### [Work order]
Lay out the records below as a numbered list, omitting every blank line.
= = = = = = =
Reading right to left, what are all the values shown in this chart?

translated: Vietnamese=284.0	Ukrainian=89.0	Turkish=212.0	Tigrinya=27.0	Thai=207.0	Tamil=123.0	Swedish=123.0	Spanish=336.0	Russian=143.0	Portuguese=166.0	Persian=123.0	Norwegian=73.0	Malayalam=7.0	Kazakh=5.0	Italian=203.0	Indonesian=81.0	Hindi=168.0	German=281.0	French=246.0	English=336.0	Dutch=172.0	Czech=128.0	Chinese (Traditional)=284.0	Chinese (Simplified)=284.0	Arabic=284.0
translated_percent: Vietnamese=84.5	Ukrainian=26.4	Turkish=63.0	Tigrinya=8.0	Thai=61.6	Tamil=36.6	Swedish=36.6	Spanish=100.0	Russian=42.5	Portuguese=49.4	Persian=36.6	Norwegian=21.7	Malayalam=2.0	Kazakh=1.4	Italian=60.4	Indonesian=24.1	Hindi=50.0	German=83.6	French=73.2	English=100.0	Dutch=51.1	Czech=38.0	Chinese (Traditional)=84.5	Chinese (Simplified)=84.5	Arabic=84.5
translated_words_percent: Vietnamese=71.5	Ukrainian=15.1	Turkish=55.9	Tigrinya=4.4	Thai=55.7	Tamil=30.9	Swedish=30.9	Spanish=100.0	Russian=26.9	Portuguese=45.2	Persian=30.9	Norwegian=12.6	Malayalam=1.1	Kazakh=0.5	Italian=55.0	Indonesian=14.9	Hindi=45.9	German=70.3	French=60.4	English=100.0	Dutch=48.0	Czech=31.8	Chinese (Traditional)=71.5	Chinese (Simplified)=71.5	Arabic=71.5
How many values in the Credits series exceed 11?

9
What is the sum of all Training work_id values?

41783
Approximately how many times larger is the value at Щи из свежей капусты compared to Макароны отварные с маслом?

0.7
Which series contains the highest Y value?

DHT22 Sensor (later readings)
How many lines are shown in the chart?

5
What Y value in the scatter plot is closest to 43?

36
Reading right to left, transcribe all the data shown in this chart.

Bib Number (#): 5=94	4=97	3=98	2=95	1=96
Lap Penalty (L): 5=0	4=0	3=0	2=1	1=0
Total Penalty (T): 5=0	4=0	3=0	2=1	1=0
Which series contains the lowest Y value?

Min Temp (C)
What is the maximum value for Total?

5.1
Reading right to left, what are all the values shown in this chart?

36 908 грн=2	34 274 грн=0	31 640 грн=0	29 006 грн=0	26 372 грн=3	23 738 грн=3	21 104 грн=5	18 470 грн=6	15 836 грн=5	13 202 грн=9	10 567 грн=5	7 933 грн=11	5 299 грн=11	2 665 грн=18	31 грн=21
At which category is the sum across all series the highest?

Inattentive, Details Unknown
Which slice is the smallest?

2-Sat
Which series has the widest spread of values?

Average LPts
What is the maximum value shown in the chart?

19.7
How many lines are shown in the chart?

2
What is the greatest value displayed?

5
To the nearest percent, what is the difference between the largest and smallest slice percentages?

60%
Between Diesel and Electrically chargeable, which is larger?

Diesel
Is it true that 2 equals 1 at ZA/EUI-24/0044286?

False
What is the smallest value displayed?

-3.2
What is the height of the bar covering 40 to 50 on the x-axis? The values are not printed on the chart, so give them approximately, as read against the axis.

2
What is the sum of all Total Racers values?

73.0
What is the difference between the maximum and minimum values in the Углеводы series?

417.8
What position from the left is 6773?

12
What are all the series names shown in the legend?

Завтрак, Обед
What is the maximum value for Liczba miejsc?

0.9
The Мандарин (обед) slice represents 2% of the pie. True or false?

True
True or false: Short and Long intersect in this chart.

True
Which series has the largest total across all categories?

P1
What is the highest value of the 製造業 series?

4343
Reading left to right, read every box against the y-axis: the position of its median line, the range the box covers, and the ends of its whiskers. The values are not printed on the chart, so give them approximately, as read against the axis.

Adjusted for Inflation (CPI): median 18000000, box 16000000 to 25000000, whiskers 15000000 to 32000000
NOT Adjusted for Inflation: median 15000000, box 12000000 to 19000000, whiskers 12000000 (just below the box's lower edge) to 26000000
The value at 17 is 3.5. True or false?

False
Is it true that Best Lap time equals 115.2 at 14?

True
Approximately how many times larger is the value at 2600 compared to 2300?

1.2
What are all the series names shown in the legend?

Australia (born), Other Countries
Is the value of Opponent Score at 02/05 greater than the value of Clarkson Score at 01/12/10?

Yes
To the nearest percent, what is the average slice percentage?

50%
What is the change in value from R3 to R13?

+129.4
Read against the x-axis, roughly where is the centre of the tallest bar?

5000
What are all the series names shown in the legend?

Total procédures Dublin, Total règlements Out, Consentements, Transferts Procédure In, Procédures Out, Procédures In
= = = = = = =
### [Response for this exercise]
1. Reading right to left, what are all the values shown in this chart?
2. translated: Vietnamese=284.0	Ukrainian=89.0	Turkish=212.0	Tigrinya=27.0	Thai=207.0	Tamil=123.0	Swedish=123.0	Spanish=336.0	Russian=143.0	Portuguese=166.0	Persian=123.0	Norwegian=73.0	Malayalam=7.0	Kazakh=5.0	Italian=203.0	Indonesian=81.0	Hindi=168.0	German=281.0	French=246.0	English=336.0	Dutch=172.0	Czech=128.0	Chinese (Traditional)=284.0	Chinese (Simplified)=284.0	Arabic=284.0
3. translated_percent: Vietnamese=84.5	Ukrainian=26.4	Turkish=63.0	Tigrinya=8.0	Thai=61.6	Tamil=36.6	Swedish=36.6	Spanish=100.0	Russian=42.5	Portuguese=49.4	Persian=36.6	Norwegian=21.7	Malayalam=2.0	Kazakh=1.4	Italian=60.4	Indonesian=24.1	Hindi=50.0	German=83.6	French=73.2	English=100.0	Dutch=51.1	Czech=38.0	Chinese (Traditional)=84.5	Chinese (Simplified)=84.5	Arabic=84.5
4. translated_words_percent: Vietnamese=71.5	Ukrainian=15.1	Turkish=55.9	Tigrinya=4.4	Thai=55.7	Tamil=30.9	Swedish=30.9	Spanish=100.0	Russian=26.9	Portuguese=45.2	Persian=30.9	Norwegian=12.6	Malayalam=1.1	Kazakh=0.5	Italian=55.0	Indonesian=14.9	Hindi=45.9	German=70.3	French=60.4	English=100.0	Dutch=48.0	Czech=31.8	Chinese (Traditional)=71.5	Chinese (Simplified)=71.5	Arabic=71.5
5. How many values in the Credits series exceed 11?
6. 9
7. What is the sum of all Training work_id values?
8. 41783
9. Approximately how many times larger is the value at Щи из свежей капусты compared to Макароны отварные с маслом?
10. 0.7
11. Which series contains the highest Y value?
12. DHT22 Sensor (later readings)
13. How many lines are shown in the chart?
14. 5
15. What Y value in the scatter plot is closest to 43?
16. 36
17. Reading right to left, transcribe all the data shown in this chart.
18. Bib Number (#): 5=94	4=97	3=98	2=95	1=96
19. Lap Penalty (L): 5=0	4=0	3=0	2=1	1=0
20. Total Penalty (T): 5=0	4=0	3=0	2=1	1=0
21. Which series contains the lowest Y value?
22. Min Temp (C)
23. What is the maximum value for Total?
24. 5.1
25. Reading right to left, what are all the values shown in this chart?
26. 36 908 грн=2	34 274 грн=0	31 640 грн=0	29 006 грн=0	26 372 грн=3	23 738 грн=3	21 104 грн=5	18 470 грн=6	15 836 грн=5	13 202 грн=9	10 567 грн=5	7 933 грн=11	5 299 грн=11	2 665 грн=18	31 грн=21
27. At which category is the sum across all series the highest?
28. Inattentive, Details Unknown
29. Which slice is the smallest?
30. 2-Sat
31. Which series has the widest spread of values?
32. Average LPts
33. What is the maximum value shown in the chart?
34. 19.7
35. How many lines are shown in the chart?
36. 2
37. What is the greatest value displayed?
38. 5
39. To the nearest percent, what is the difference between the largest and smallest slice percentages?
40. 60%
41. Between Diesel and Electrically chargeable, which is larger?
42. Diesel
43. Is it true that 2 equals 1 at ZA/EUI-24/0044286?
44. False
45. What is the smallest value displayed?
46. -3.2
47. What is the height of the bar covering 40 to 50 on the x-axis? The values are not printed on the chart, so give them approximately, as read against the axis.
48. 2
49. What is the sum of all Total Racers values?
50. 73.0
51. What is the difference between the maximum and minimum values in the Углеводы series?
52. 417.8
53. What position from the left is 6773?
54. 12
55. What are all the series names shown in the legend?
56. Завтрак, Обед
57. What is the maximum value for Liczba miejsc?
58. 0.9
59. The Мандарин (обед) slice represents 2% of the pie. True or false?
60. True
61. True or false: Short and Long intersect in this chart.
62. True
63. Which series has the largest total across all categories?
64. P1
65. What is the highest value of the 製造業 series?
66. 4343
67. Reading left to right, read every box against the y-axis: the position of its median line, the range the box covers, and the ends of its whiskers. The values are not printed on the chart, so give them approximately, as read against the axis.
68. Adjusted for Inflation (CPI): median 18000000, box 16000000 to 25000000, whiskers 15000000 to 32000000
69. NOT Adjusted for Inflation: median 15000000, box 12000000 to 19000000, whiskers 12000000 (just below the box's lower edge) to 26000000
70. The value at 17 is 3.5. True or false?
71. False
72. Is it true that Best Lap time equals 115.2 at 14?
73. True
74. Approximately how many times larger is the value at 2600 compared to 2300?
75. 1.2
76. What are all the series names shown in the legend?
77. Australia (born), Other Countries
78. Is the value of Opponent Score at 02/05 greater than the value of Clarkson Score at 01/12/10?
79. Yes
80. To the nearest percent, what is the average slice percentage?
81. 50%
82. What is the change in value from R3 to R13?
83. +129.4
84. Read against the x-axis, roughly where is the centre of the tallest bar?
85. 5000
86. What are all the series names shown in the legend?
87. Total procédures Dublin, Total règlements Out, Consentements, Transferts Procédure In, Procédures Out, Procédures In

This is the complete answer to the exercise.